Reportagem da “Reuters” diz que o grupo automotivo estaria considerando se desfazer da marca de luxo italiana. A venda da Maserati seria uma das opções da Stellantis para reformular seu portfólio e otimizar suas operações.
Desde 2024 a fabricante tenta reduzir custos para manter seu plano de eletrificação e encarar a concorrência chinesa. Desde então, correm especulações de que marcas deficitárias dentro do grupo estariam a perigo – Chrysler, Dodge, Lancia e Alfa Romeo seriam algumas delas.
De acordo com a agência de notícias, as discussões sobre o destino da Maserati já estariam na pauta do presidente da Stellantis, John Elkann. Antes mesmo da nomeação do novo CEO, Antonio Filosa.
Vendas da Maserati despencaram
Em abril, a Stellantis contratou a consultoria McKinsey para assessorá-la sobre os efeitos das tarifas americanas sobre a Maserati e a Alfa Romeo. Na ocasião, a empresa garantiu que estava “totalmente comprometida” com as duas marcas – em 2024 a montadora havia afirmado que não venderia a Maserati.

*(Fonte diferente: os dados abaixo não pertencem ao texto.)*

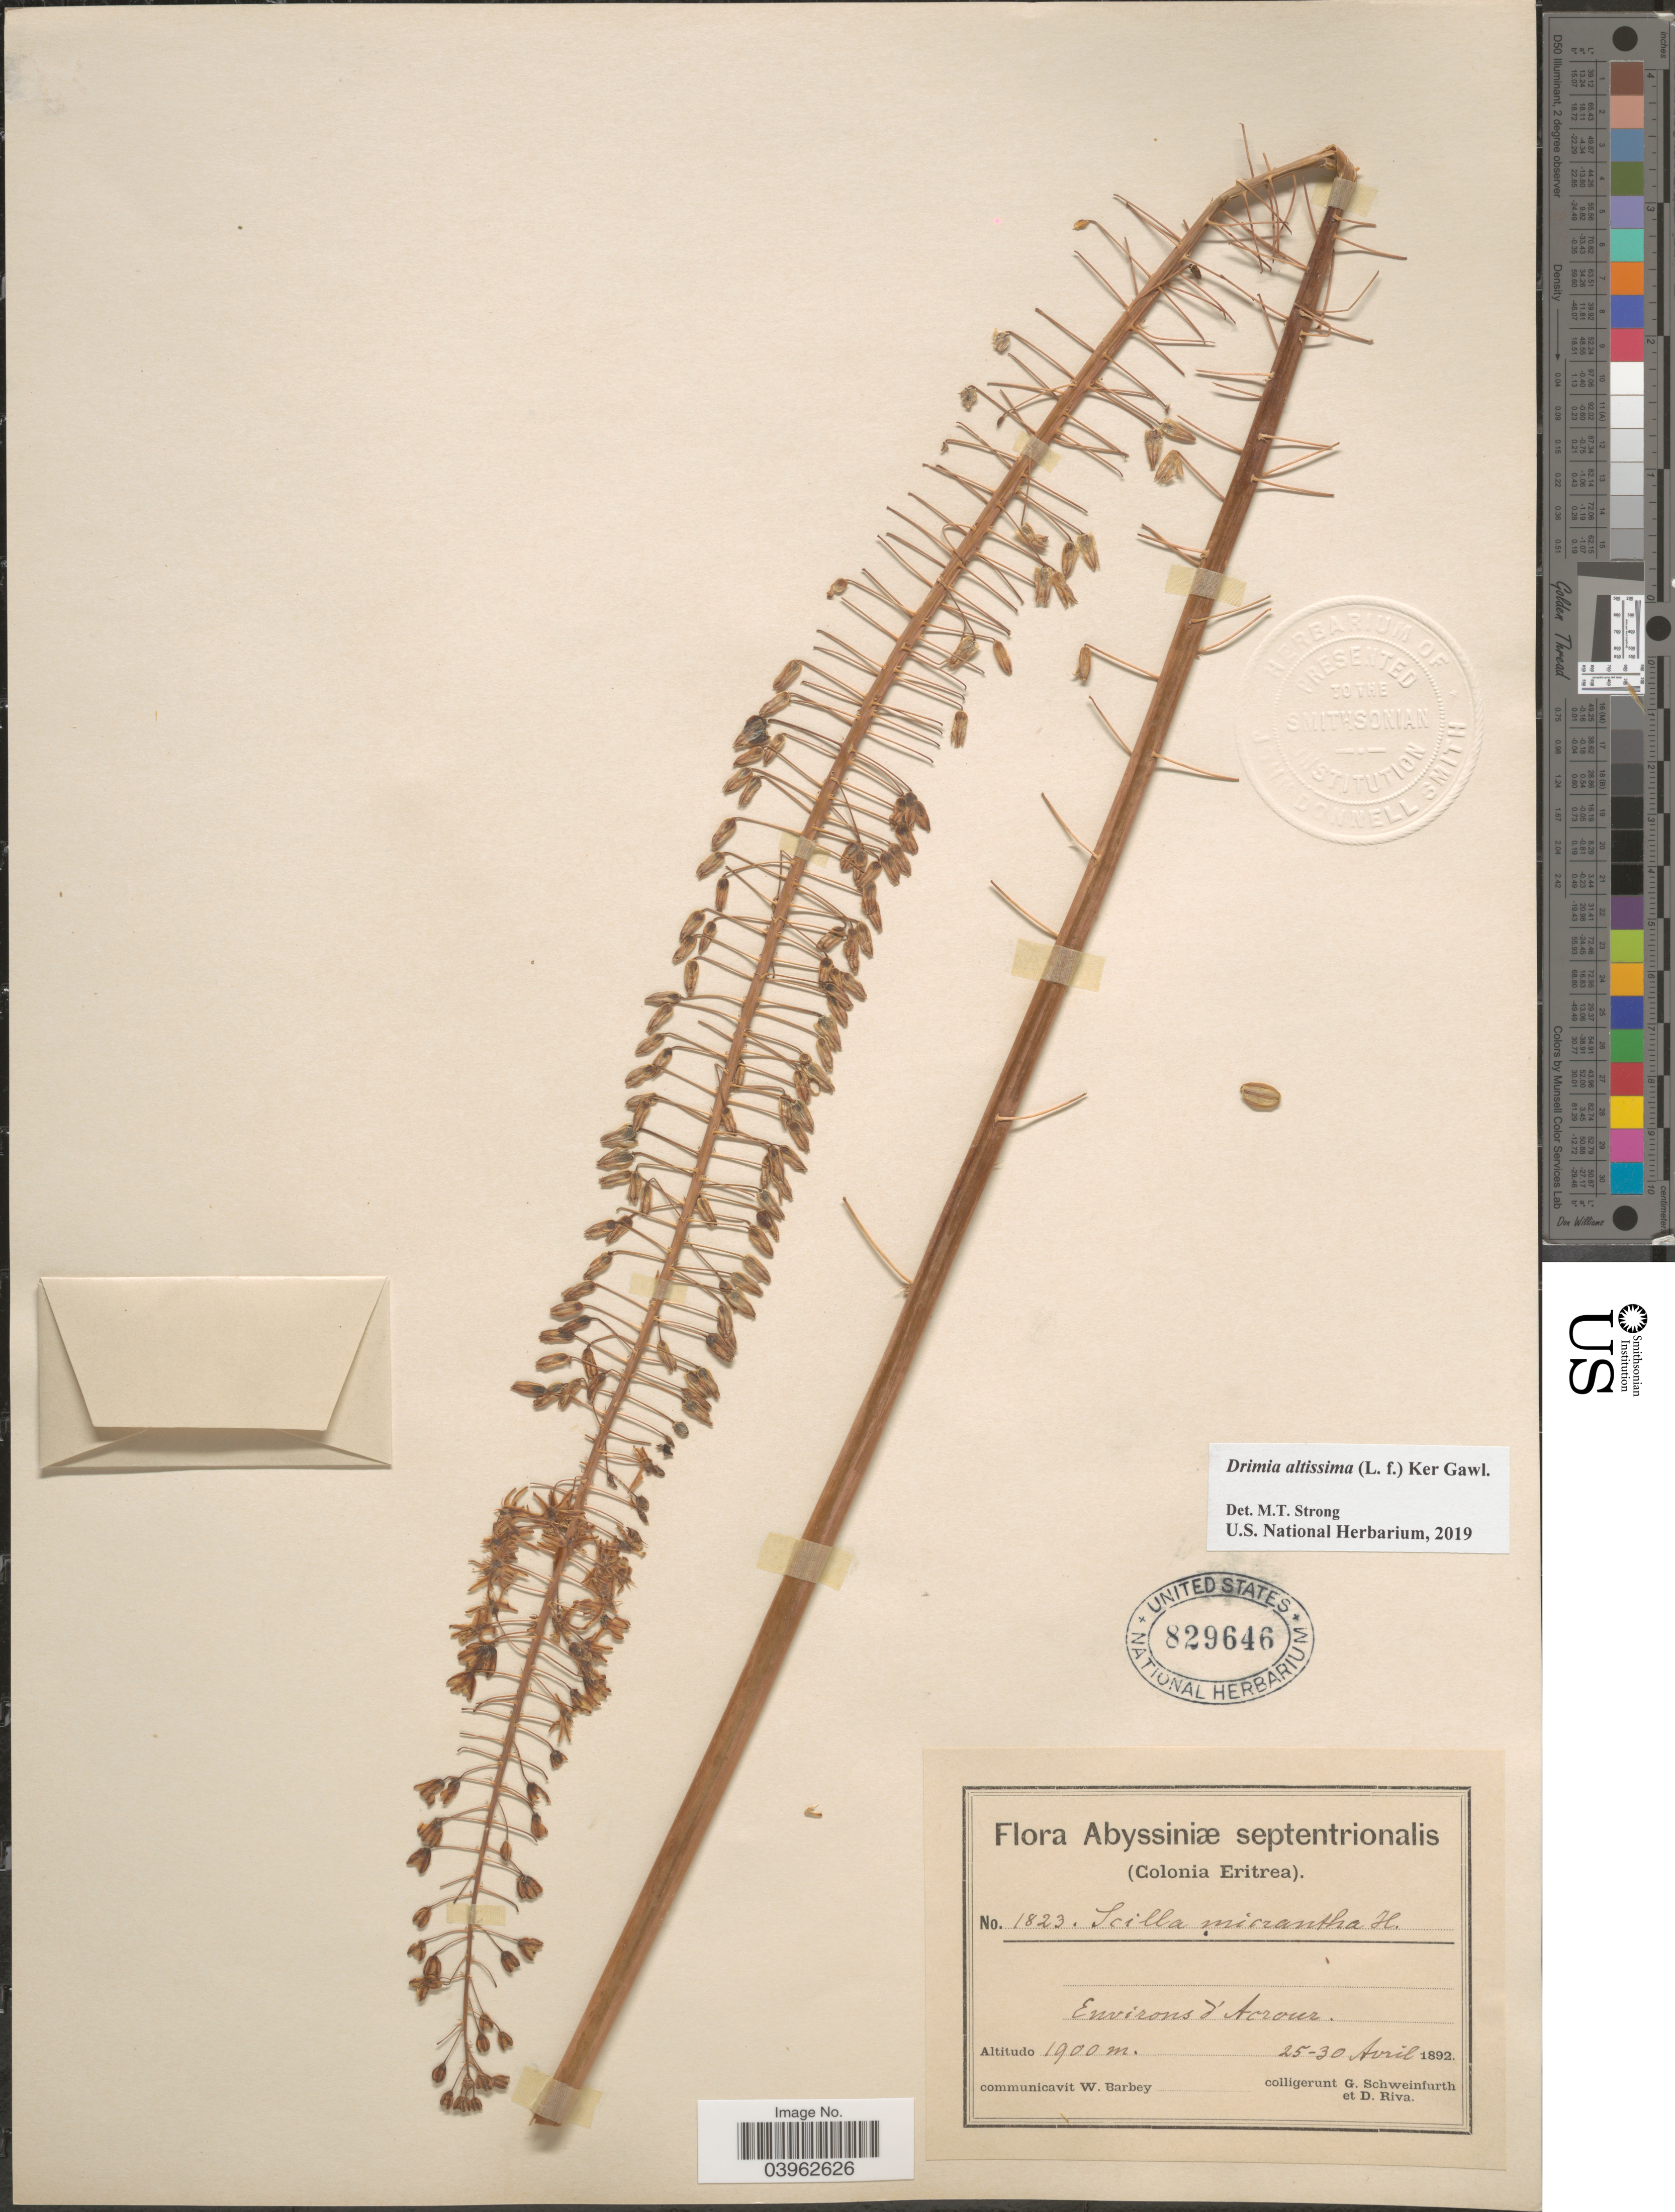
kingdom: Plantae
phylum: Tracheophyta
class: Liliopsida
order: Asparagales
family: Asparagaceae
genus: Drimia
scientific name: Drimia altissima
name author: (L. f.) Ker Gawl.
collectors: G. A. Schweinfurth (herbarium) & D. Riva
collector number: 1823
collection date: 1892-04-25/1892-04-30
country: Eritrea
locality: Abyssiniæ septentrionalis. (Colonia Eritrea). Environs d'Acrour.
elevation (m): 1900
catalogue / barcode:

Ainda segundo a reportagem, duas fontes revelaram que a venda da Maserati estaria entre as opções que a McKinsey considera para a Stellantis. A montadora, contudo, não determinou que a consultoria encontre um comprador para a marca de luxo.
Os negócios da Maserati desidrataram nos últimos anos. A vendas da italiana caíram mais da metade em 2024, para 11.300 unidades. O prejuízo operacional ajustado no ano passado foi de € 260 milhões.
Para fomentar as especulações, a Maserati não tem novos carros previstos e seu plano de negócios foi suspenso pela Stellantis em 2024. O diretor da marca, Santo Ficili, garantiu que o plano seria apresentado logo após Filosa assumir o cargo.